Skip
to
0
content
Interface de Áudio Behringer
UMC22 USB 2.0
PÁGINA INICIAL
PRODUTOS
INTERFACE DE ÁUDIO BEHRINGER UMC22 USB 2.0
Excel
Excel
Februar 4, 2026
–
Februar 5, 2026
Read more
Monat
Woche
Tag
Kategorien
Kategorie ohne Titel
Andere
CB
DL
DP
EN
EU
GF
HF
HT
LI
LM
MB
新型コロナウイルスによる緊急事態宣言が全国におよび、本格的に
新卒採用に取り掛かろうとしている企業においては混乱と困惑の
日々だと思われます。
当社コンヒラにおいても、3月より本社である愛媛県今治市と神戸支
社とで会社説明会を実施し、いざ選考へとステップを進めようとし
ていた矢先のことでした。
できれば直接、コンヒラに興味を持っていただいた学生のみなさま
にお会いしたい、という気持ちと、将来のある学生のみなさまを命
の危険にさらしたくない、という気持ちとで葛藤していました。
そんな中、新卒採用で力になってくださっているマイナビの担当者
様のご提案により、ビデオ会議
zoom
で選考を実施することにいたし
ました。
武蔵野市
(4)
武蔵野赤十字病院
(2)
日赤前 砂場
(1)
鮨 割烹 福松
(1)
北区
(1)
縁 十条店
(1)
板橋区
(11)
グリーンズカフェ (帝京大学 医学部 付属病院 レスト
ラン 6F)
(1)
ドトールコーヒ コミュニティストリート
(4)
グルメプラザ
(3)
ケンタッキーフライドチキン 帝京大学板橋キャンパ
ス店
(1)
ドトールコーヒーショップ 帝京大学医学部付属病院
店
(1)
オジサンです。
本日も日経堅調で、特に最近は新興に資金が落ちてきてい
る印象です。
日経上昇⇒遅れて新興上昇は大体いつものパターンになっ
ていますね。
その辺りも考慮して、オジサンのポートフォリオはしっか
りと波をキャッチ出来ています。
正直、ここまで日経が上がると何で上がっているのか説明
★ ★ ★ ★ ★ ★ ★
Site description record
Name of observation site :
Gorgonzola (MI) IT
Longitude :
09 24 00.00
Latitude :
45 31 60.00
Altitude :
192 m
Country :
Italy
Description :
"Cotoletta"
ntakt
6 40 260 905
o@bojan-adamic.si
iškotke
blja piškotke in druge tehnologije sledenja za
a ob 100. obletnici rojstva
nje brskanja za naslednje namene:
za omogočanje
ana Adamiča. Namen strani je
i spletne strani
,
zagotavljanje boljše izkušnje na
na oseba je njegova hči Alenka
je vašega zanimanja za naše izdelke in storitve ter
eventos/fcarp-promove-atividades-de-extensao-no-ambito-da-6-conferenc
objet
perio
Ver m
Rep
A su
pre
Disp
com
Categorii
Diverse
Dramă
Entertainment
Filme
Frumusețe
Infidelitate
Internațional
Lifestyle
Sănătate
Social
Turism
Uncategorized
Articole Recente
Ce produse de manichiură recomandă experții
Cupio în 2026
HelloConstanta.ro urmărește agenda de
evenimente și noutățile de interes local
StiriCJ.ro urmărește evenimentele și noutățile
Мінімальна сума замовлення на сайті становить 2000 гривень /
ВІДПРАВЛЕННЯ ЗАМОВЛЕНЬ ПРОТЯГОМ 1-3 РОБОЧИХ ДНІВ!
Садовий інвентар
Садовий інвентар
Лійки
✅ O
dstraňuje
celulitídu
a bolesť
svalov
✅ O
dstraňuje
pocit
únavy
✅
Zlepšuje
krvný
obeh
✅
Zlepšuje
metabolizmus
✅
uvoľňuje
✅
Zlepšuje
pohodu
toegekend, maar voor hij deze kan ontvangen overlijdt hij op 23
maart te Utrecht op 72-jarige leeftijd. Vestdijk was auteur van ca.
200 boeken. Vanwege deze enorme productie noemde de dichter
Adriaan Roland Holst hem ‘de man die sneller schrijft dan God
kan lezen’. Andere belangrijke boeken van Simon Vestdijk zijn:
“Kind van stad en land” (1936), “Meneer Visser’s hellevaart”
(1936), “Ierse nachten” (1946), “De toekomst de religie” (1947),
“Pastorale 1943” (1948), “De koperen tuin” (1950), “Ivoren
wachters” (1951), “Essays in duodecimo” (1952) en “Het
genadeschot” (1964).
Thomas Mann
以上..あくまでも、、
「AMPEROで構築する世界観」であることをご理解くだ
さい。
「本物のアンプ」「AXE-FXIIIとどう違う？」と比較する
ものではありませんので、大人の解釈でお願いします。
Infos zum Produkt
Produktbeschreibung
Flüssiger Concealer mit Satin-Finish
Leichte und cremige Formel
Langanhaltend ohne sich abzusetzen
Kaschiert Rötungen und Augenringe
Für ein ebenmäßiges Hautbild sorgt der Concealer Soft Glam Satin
★ ★ ★ ★ ★ ★ ★
**Directions:**
Report how many lines of the listing above contain the string "strani", where uppercase and lowercase count as different. Reply with the number alone.

**Reply:**
2